ZOBACZ WIDEO: Czy Raków jest już mistrzem? "Nie, ale jeden rywal mu odpadł"

Po zmianie stron więcej z gry początkowo mieli goście. Wprawdzie zaczęło się w 48. minucie od niecelnej główki Adama Chrzanowskiego, ale później warunki gry dyktowała Cracovia. Podobnie jednak jak wcześniej, brakowało klarownych szans. Aktywny był Patryk Makuch, którego strzały szybowały najczęściej ponad bramką Kamińskiego.

Po kwadransie ponownie zaatakowali płocczanie. W 66. minucie doczekaliśmy się gola! Rafał Wolski przed polem karnym rozegrał "klepkę" z Davo i uderzył z ok. 20 metrów w samo okienko!

Cracovia starała się ruszyć do odrabiania strat, ale nie była w stanie poważniej zagrozić gospodarzom. Od 81. minuty drużyna z Krakowa miała kolejny problem. Za dwie żółte kartki boisko musiał opuścić Takuto Oshima.

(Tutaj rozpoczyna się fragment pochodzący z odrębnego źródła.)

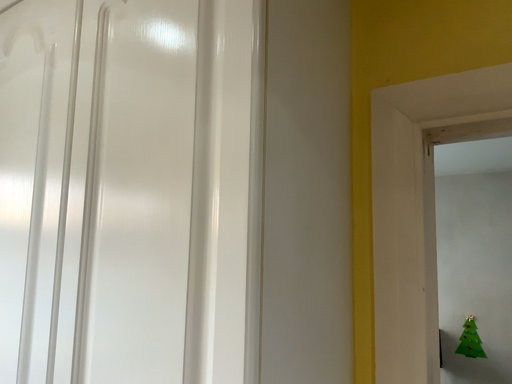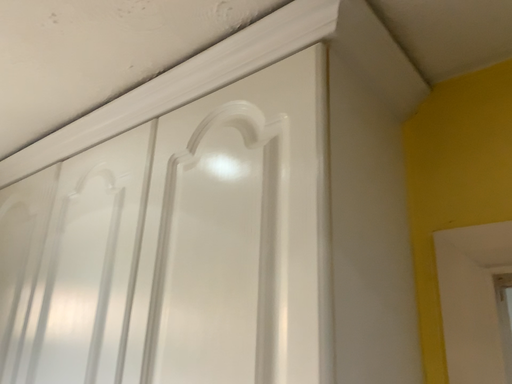
Question: Which way did the camera rotate in the video?

Choices:
 (A) rotated downward
 (B) rotated upward

Answer: (B)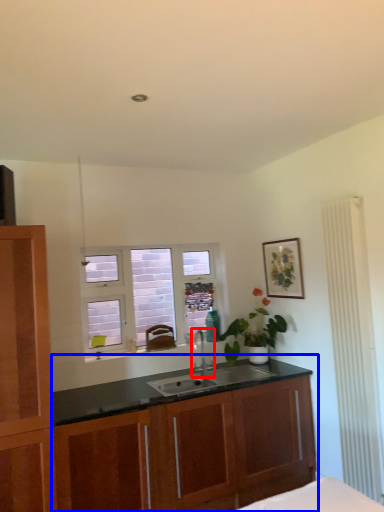
Question: Among these objects, which one is farthest to the camera, tap (highlighted by a red box) or cabinetry (highlighted by a blue box)?

Choices:
 (A) tap
 (B) cabinetry

Answer: (A)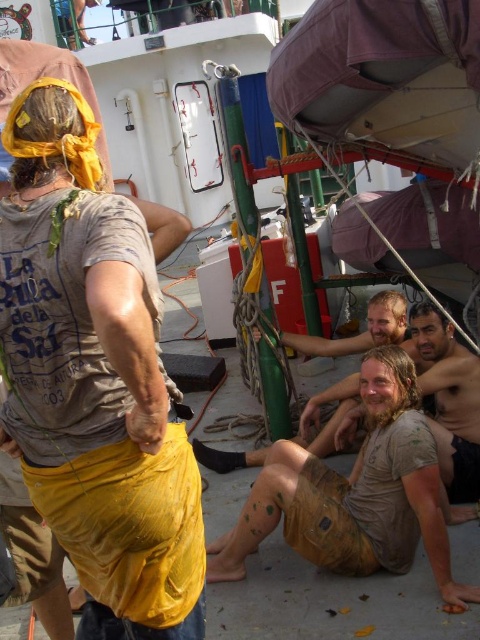
Does point (428, 454) come behind point (474, 413)?

That is False.

What do you see at coordinates (355, 493) in the screenshot? The height and width of the screenshot is (640, 480). I see `brown textured shorts at lower center` at bounding box center [355, 493].

Which is in front, point (240, 547) or point (468, 467)?

Point (240, 547) is in front.

At what (x,y) coordinates should I click in order to perform the action: click on brown textured shorts at lower center. Please return your answer as a coordinate pair (x, y). Image resolution: width=480 pixels, height=640 pixels. Looking at the image, I should click on (355, 493).

Between yellow fabric at center and dirty beige shorts at lower right, which one appears on the left side from the viewer's perspective?

From the viewer's perspective, yellow fabric at center appears more on the left side.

Grając w przewadze Wisła kontrolowała przebieg końcówki meczu. To Nafciarze częściej atakowali, ale w 87. minucie mógł być remis. Cornel Rapa dogrywał z prawej strony do Benjamina Kallmana, a ten spudłował z dziesięciu metrów.

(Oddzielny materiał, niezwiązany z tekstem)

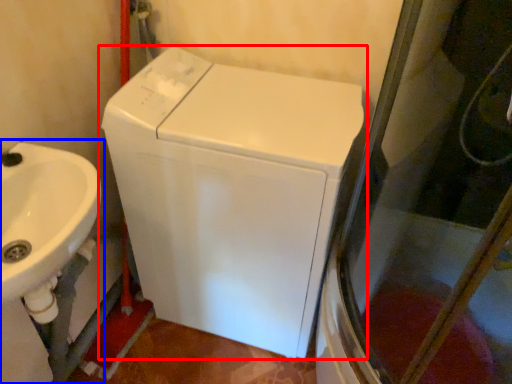
Question: Which object is further to the camera taking this photo, washing machine (highlighted by a red box) or sink (highlighted by a blue box)?

Choices:
 (A) washing machine
 (B) sink

Answer: (A)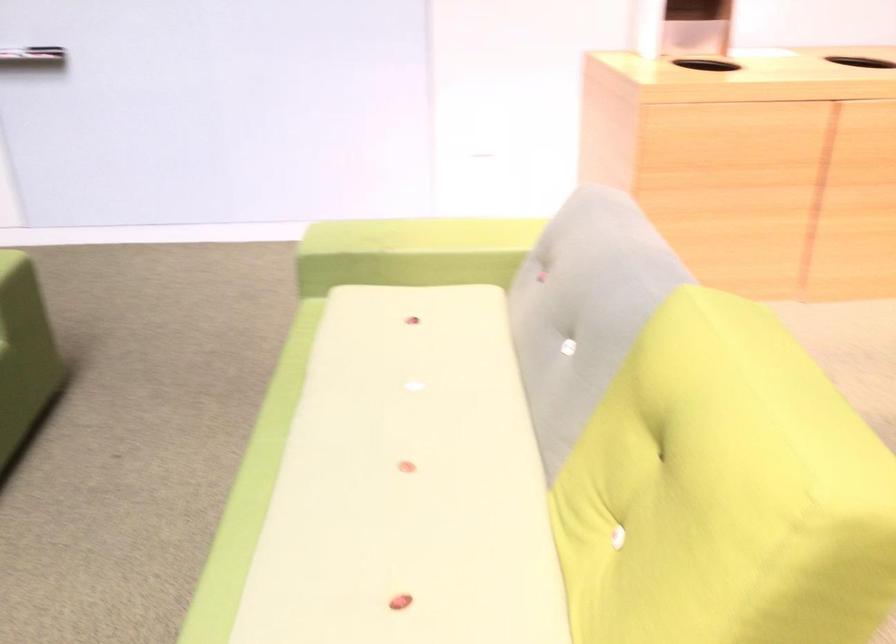
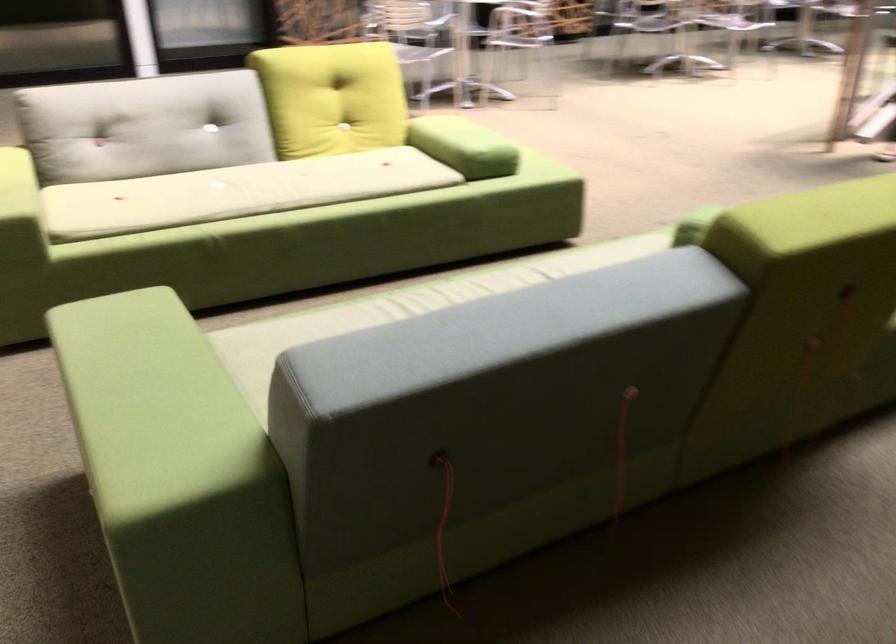
Find the pixel in the second image that matches pixel 352 390 in the first image.

(236, 192)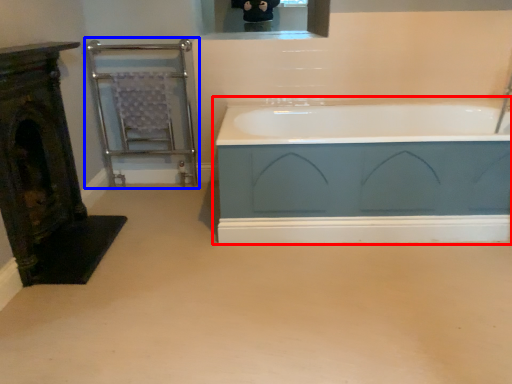
Question: Which of the following is the farthest to the observer, bathtub (highlighted by a red box) or balustrade (highlighted by a blue box)?

Choices:
 (A) bathtub
 (B) balustrade

Answer: (B)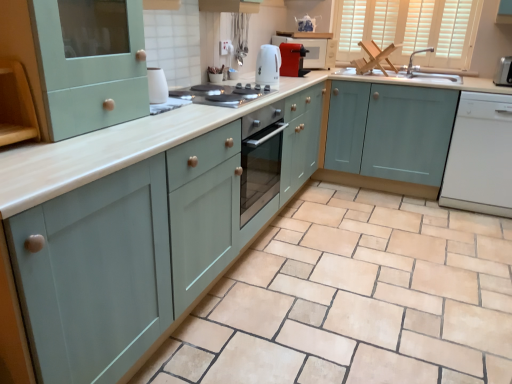
At what (x,y) coordinates should I click in order to perform the action: click on vacant space in front of mint green wood cabinet at upper left, the third cabinetry positioned from the right. Please return your answer as a coordinate pair (x, y). The image size is (512, 384). Looking at the image, I should click on (67, 157).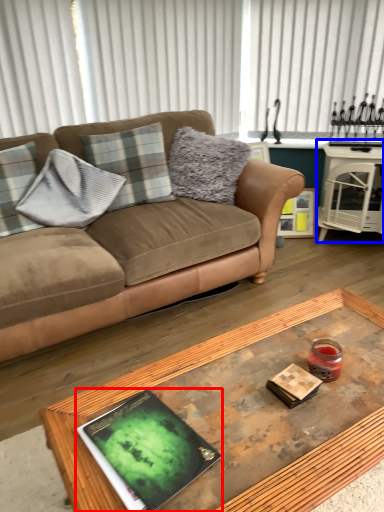
Question: Which object is closer to the camera taking this photo, magazine (highlighted by a red box) or table (highlighted by a blue box)?

Choices:
 (A) magazine
 (B) table

Answer: (A)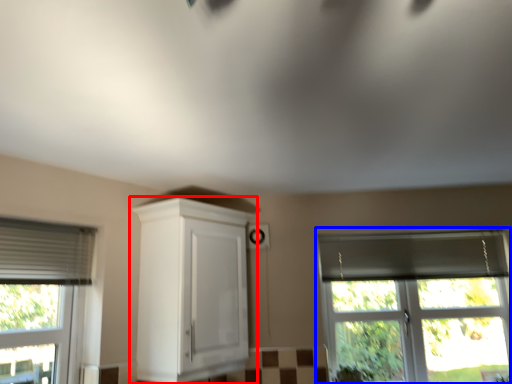
Question: Among these objects, which one is farthest to the camera, cabinetry (highlighted by a red box) or window (highlighted by a blue box)?

Choices:
 (A) cabinetry
 (B) window

Answer: (B)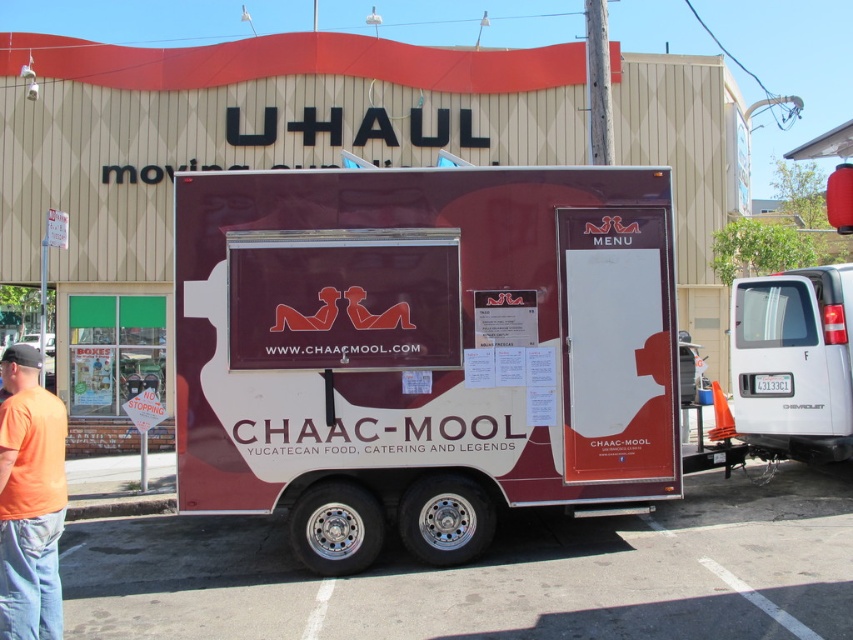
Who is higher up, maroon matte food truck at center or white glossy van at right?

maroon matte food truck at center is higher up.

Describe the element at coordinates (422, 349) in the screenshot. I see `maroon matte food truck at center` at that location.

Is point (645, 314) behind point (815, 348)?

No, it is not.

In order to click on maroon matte food truck at center in this screenshot , I will do `click(422, 349)`.

Can you confirm if maroon matte food truck at center is taller than orange t-shirt at left?

Yes, maroon matte food truck at center is taller than orange t-shirt at left.

Does maroon matte food truck at center come behind orange t-shirt at left?

Yes, it is behind orange t-shirt at left.

Is point (526, 452) closer to viewer compared to point (50, 449)?

No, (526, 452) is further to viewer.

At what (x,y) coordinates should I click in order to perform the action: click on maroon matte food truck at center. Please return your answer as a coordinate pair (x, y). The width and height of the screenshot is (853, 640). Looking at the image, I should click on (422, 349).

Does white glossy van at right have a larger size compared to orange t-shirt at left?

Indeed, white glossy van at right has a larger size compared to orange t-shirt at left.

Find the location of `white glossy van at right`. white glossy van at right is located at coordinates (793, 362).

You are a GUI agent. You are given a task and a screenshot of the screen. Output one action in this format:
    pyautogui.click(x=<x>, y=<y>)
    Task: Click on the white glossy van at right
    
    Given the screenshot: What is the action you would take?
    (793, 362)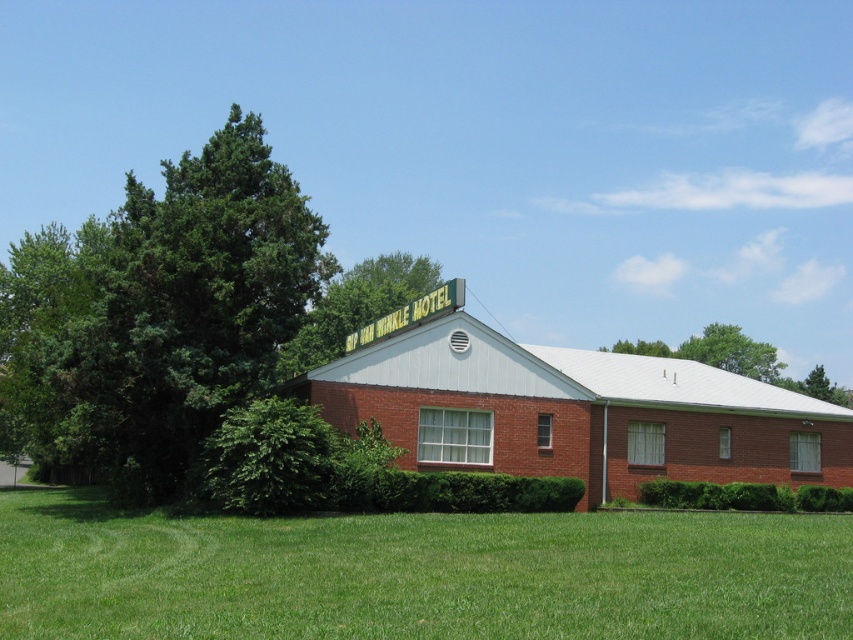
Question: Which of these objects is positioned closest to the green leafy tree at upper center?

Choices:
 (A) green grass at lower center
 (B) green leafy tree at left

Answer: (B)

Question: Which of the following is the closest to the observer?

Choices:
 (A) green leafy tree at upper center
 (B) green grass at lower center
 (C) green leafy tree at upper right
 (D) green leafy bush at lower left

Answer: (B)

Question: Can you confirm if green leafy tree at upper center is bigger than green leafy tree at upper right?

Choices:
 (A) yes
 (B) no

Więcej bramek w piątkowy wieczór już kibice nie zobaczyli. Płocczanie co najmniej do soboty będą plasowali się na najniższym miejscu podium PKO Ekstraklasy.

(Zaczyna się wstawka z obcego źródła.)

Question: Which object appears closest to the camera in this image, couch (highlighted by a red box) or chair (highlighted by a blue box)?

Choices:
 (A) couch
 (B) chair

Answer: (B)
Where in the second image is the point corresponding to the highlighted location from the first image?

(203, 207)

Wisła Płock - Cracovia 1:0 (0:0)
1:0 - Rafał Wolski 66'

Składy:

Wisła Płock: Krzysztof Kamiński - Jakub Rzeźniczak, Adam Chrzanowski, Steve Kapuadi, Piotr Tomasik - Dominik Furman - Kristian Vallo, Mateusz Szwoch (68' Damian Rasak), Rafał Wolski (85' Anton Krywociuk), Davo (68' Maro Kolar, 82' Filip Lesniak) - Łukasz Sekulski (68' Mateusz Lewandowski).

Cracovia: Karol Niemczycki - Matej Rodin, David Jablonsky, Virgil Ghita - Cornel Rapa, Florian Loshaj (75' Karol Knap), Takuto Oshima, Michal Siplak (75' Michał Rakoczy) - Jewhen Konoplianka (69' Jakub Myszor), Patryk Makuch - Benjamin Kallman (90' Filip Balaj).

Żółte kartki: Szwoch, Rzeźniczak (Wisła) oraz Rodin, Oshima (Cracovia).

Czerwona kartka: Oshima (Cracovia) /81', za dwie żółte/.

Sędzia: Paweł Malec (Łódź).

Czytaj także:
Polski zespół zesłał do rezerw swoją gwiazdę. Piłkarz zdążył już odpowiedzieć
Rok pracy Jacka Zielińskiego w Cracovii. "Czas szybko zleciał"

Wisła Płock zakwalifikuje się do europejskich pucharów?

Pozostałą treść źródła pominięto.